La mort de Notre Seigneur sur la croix
Monseigneur LEFEBVRE disait lors d’une conférence spirituelle :« La contemplation fait partie de la vie chrétienne. C’est la vie de foi, la vie de l’esprit de foi. La contemplation consiste à vivre de toutes les réalités de notre foi. Or, quelle est la grande réalité de notre foi que contemplent spécialement les membres de la Fraternité ? C’est le saint sacrifice de la messe. Les membres de la Fraternité doivent contempler Notre Seigneur Jésus-Christ sur la Croix, comme la très sainte Vierge Marie qui était à côté de lui, et voir dans cette Croix le sommet de l’amour de Dieu. Notre-Seigneur peut se définir comme l’amour poussé jusqu’au sacrifice de soi. Notre-Seigneur a manifesté l’amour de son Père et l’amour du prochain jusqu’au sacrifice suprême, jusqu’à la dernière goutte de son Sang ». [1]
Fort des paroles de notre vénéré fondateur, je voudrais aujourd’hui vous livrer quelques réflexions sur la mort de Notre-Seigneur sur la Croix, et plus précisément sur les paroles prononcées par Jésus en croix. La contemplation de ce mystère nous aidera à mieux aimer à la fois le Rosaire et la messe.
Notre-Seigneur sur la Croix
Lorsque nous approchons du Calvaire, ce qui nous frappe d’emblée, c’est l’hostilité de ceux qui sont près de la Croix. Que ce soient les passants (Mt 27, 39–40), les princes des prêtres, les scribes, les anciens (Ibid. 41–43), les soldats ou même les larrons, tous blasphèment et se moquent de Notre-Seigneur, au dire des synoptiques. Loin d’attirer la pitié ou la compassion, ce sont plutôt la rage et la haine qui s’emparent de tous ces témoins de la mort douloureuse de Notre-Seigneur.
Face à ce torrent de haine, comment réagit le divin crucifié ? Lorsque nous tournons notre regard vers lui, nous sommes tout d’abord affligés par ses plaies qui s’étendent sur tout son corps. Comme l’avait annoncé le prophète Isaïe : de la plante des pieds jusqu’au sommet de la tête, il n’y a rien en lui de sain. Ce n’est que plaies, que contusions qui n’ont pas été adoucies par l’huile (Is 1, 6).
Vu ses terribles souffrances et la haine diabolique de ceux qui sont près de lui, va-t-il maudire ces ingrats et ces insensés ?
Le pardon aux bourreaux et l’ouverture du Ciel au bon larron
La première parole qui sort de la bouche de Notre-Seigneur est une parole de miséricorde. Saint Luc nous la rapporte : Et Jésus disait : Père, pardonnez-leur, car ils ne savent pas ce qu’ils font (Lc 23, 34).

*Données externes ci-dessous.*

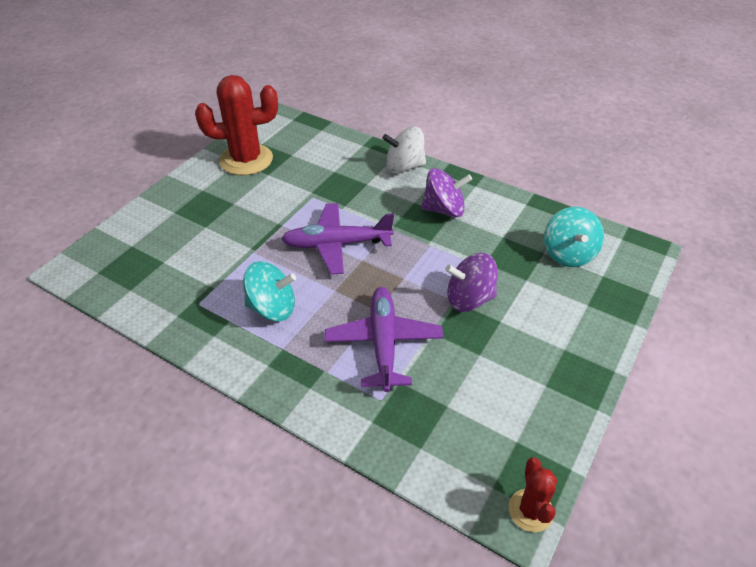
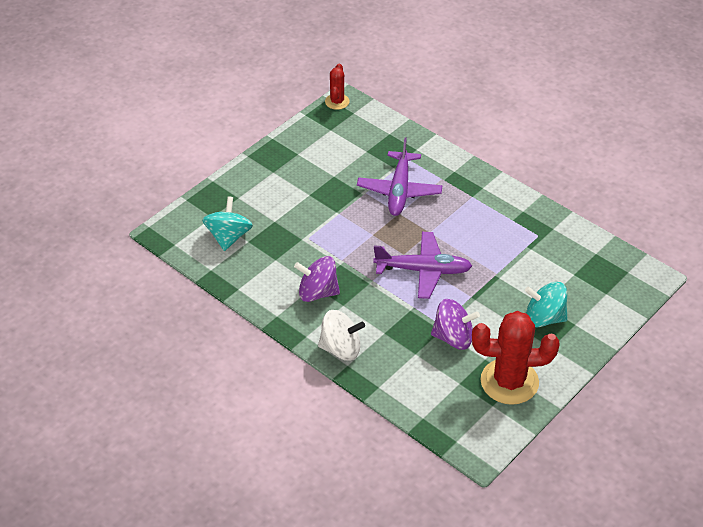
camera: 170 degrees left, 0 degrees up
turquoise spinning top [243,261,296,321] -> turquoise spinning top moved to [525,282,568,328]
purple spinning top [445,253,498,312] -> purple spinning top moved to [431,299,480,350]

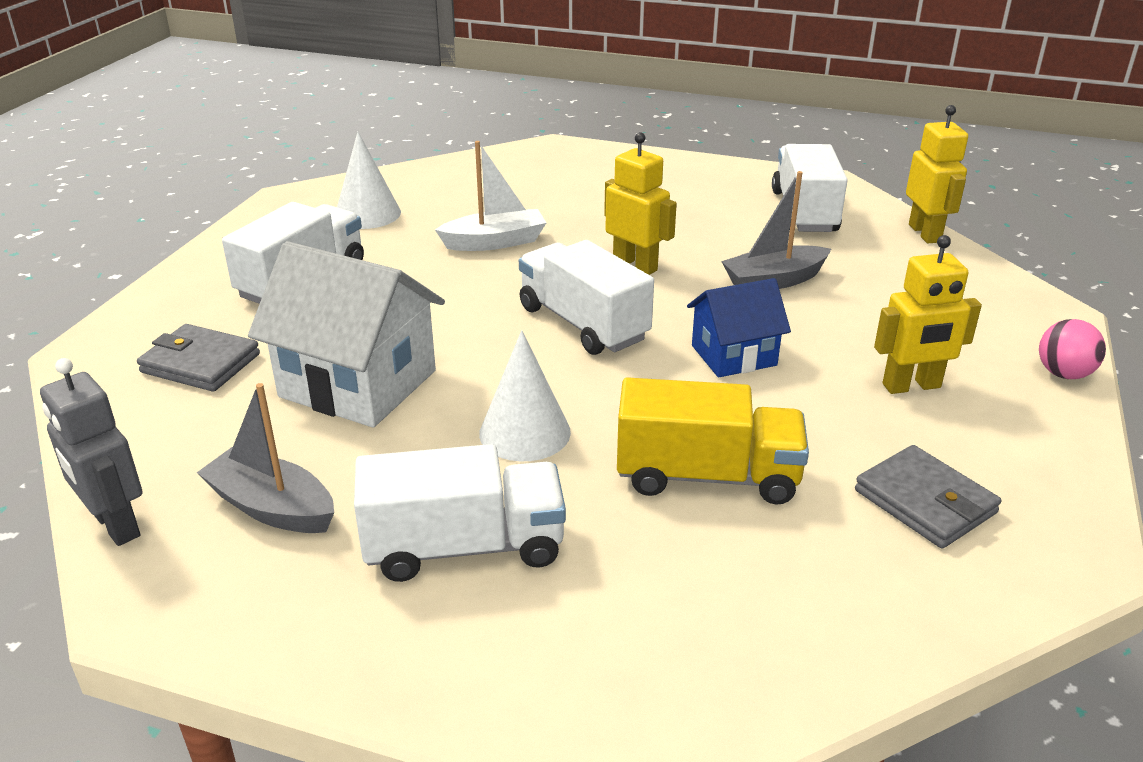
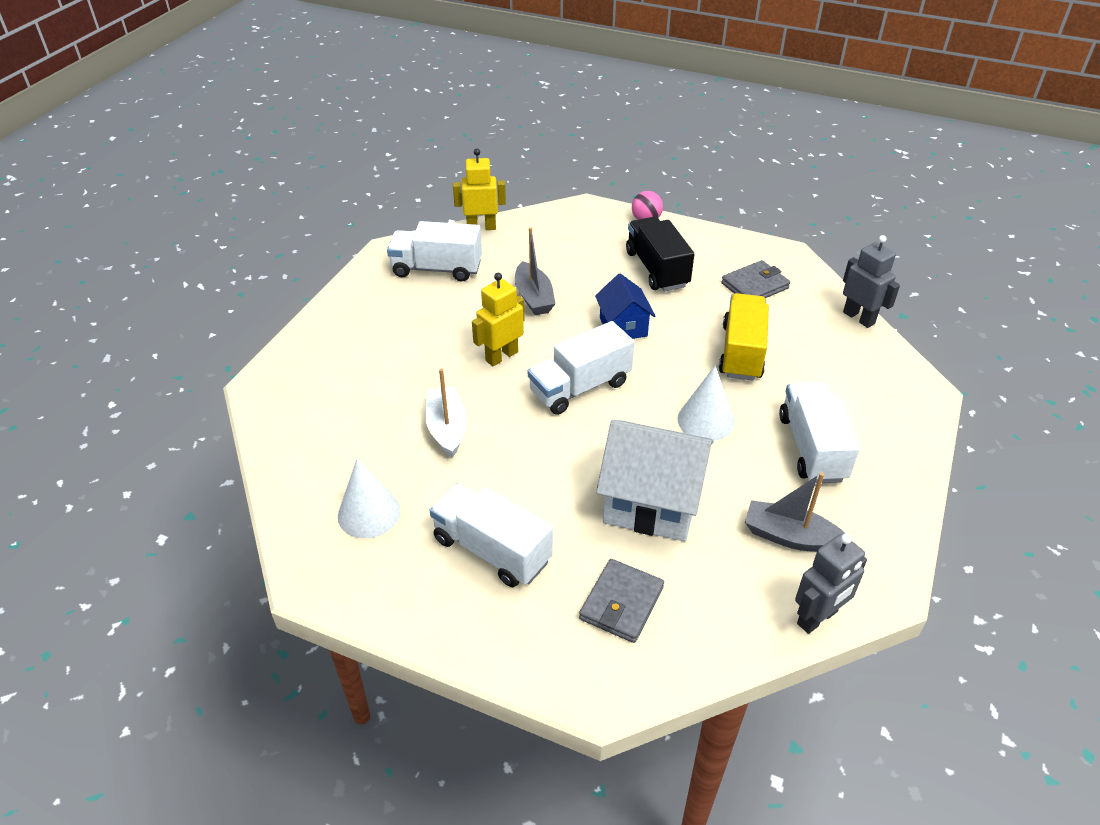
camera: 85 degrees left, 10 degrees up
grey boat [197,383,334,533] -> grey boat turned 75 degrees clockwise [745,473,845,552]
white house [248,241,445,428] -> white house turned 75 degrees clockwise [596,420,714,542]
yellow robot [874,235,982,394] -> black truck [626,217,694,291]
none -> grey robot [843,235,900,328]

Cette parole entendue de tous frappe notamment l’un des larrons. Tandis que l’autre blasphème, lui, touché par la grâce, confesse à la fois sa culpabilité et l’innocence de Jésus : Encore pour nous, c’est justice, car nous recevons ce qu’ont mérité nos œuvres ; mais celui-ci n’a rien fait de mal. Et il disait à Jésus : Seigneur, souvenez-vous de moi, lorsque vous serez arrivé dans votre royaume (Mt 27, 39–42).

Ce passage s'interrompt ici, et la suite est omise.